DIRECTIONS ::
Count the lines in the rows below that contain the string "href". Reply with that number alone.

DATA SUPPLIED ::
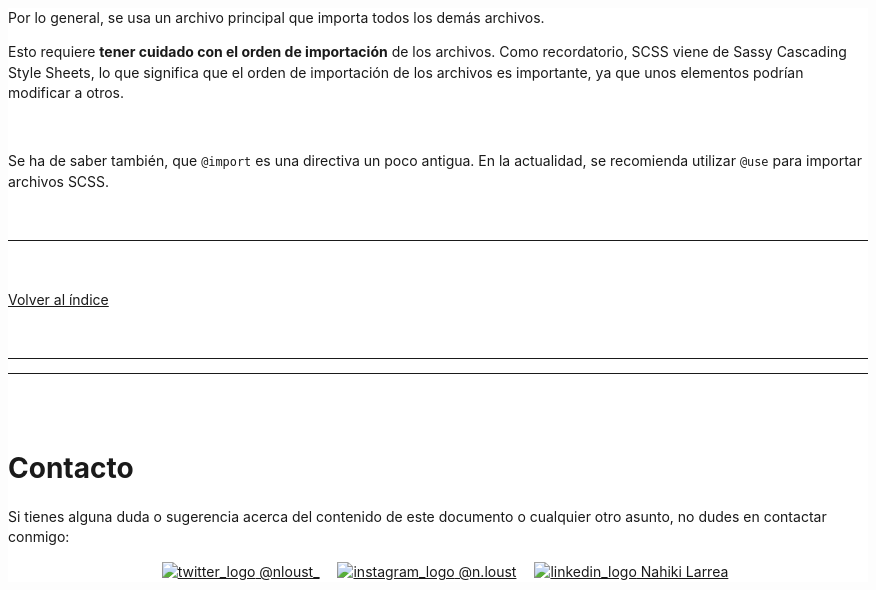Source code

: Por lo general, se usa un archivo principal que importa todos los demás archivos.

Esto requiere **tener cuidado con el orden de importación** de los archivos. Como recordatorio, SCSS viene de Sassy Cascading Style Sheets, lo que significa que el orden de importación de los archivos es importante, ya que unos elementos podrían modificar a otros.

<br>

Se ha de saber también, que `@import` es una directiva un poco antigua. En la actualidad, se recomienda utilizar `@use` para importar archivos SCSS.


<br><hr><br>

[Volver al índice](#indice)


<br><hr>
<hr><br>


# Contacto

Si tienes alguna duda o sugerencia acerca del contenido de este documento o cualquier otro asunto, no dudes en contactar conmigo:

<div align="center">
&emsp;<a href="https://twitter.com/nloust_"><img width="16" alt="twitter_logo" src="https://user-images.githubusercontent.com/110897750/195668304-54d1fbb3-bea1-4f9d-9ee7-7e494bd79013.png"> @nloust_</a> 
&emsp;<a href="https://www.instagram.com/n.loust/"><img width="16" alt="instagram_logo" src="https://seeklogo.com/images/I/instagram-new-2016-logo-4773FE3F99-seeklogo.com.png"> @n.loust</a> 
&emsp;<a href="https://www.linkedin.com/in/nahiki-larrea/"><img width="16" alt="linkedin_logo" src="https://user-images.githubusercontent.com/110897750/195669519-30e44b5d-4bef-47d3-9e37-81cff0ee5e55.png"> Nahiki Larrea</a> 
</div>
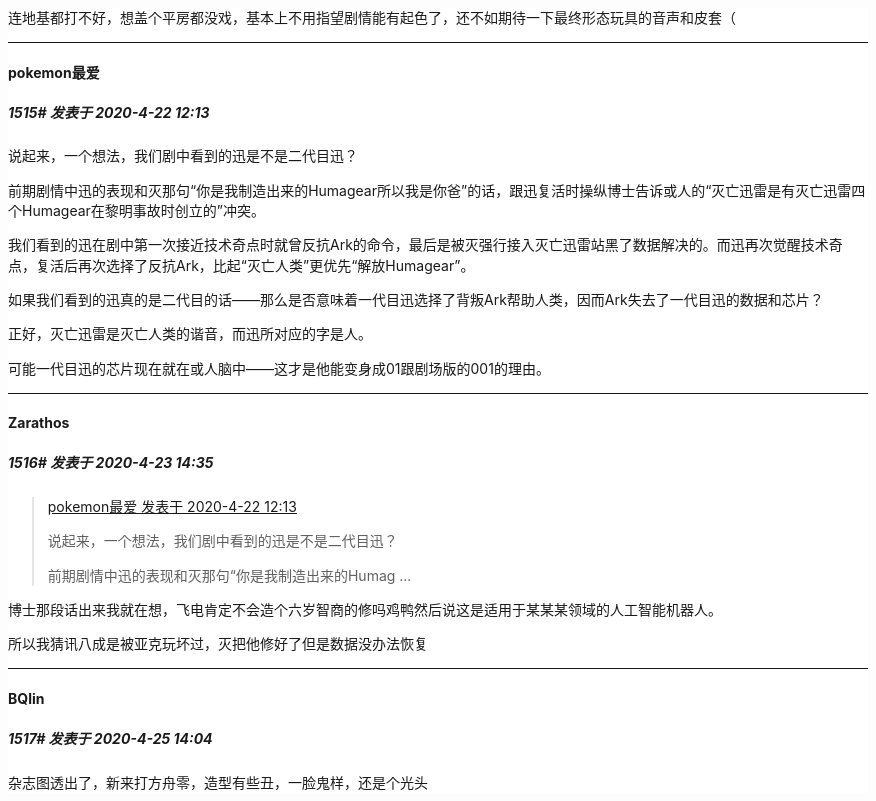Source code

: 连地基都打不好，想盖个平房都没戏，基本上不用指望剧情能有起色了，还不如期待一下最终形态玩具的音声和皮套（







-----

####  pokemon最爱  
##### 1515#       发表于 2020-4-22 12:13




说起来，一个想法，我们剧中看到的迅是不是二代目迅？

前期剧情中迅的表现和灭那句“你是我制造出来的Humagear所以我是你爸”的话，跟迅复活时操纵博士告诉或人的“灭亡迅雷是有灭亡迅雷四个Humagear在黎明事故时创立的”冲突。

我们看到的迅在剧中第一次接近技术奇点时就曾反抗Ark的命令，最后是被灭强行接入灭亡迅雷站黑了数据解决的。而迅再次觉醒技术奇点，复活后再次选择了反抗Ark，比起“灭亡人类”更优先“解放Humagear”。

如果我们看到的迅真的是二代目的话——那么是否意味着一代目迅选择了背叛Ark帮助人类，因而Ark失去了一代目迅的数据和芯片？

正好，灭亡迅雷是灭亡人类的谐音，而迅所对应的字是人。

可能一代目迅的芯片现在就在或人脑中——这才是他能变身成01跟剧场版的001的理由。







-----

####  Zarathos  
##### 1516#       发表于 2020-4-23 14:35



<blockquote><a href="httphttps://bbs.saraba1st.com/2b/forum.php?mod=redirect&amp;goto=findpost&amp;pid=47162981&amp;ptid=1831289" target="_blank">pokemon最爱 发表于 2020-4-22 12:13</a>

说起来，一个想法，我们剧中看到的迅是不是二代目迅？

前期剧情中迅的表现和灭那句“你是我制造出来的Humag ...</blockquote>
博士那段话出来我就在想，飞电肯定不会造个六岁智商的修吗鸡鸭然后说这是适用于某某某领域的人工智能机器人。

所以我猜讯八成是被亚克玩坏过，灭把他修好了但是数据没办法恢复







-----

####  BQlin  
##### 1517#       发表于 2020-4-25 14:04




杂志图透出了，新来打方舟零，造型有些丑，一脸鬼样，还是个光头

RESULT ::
4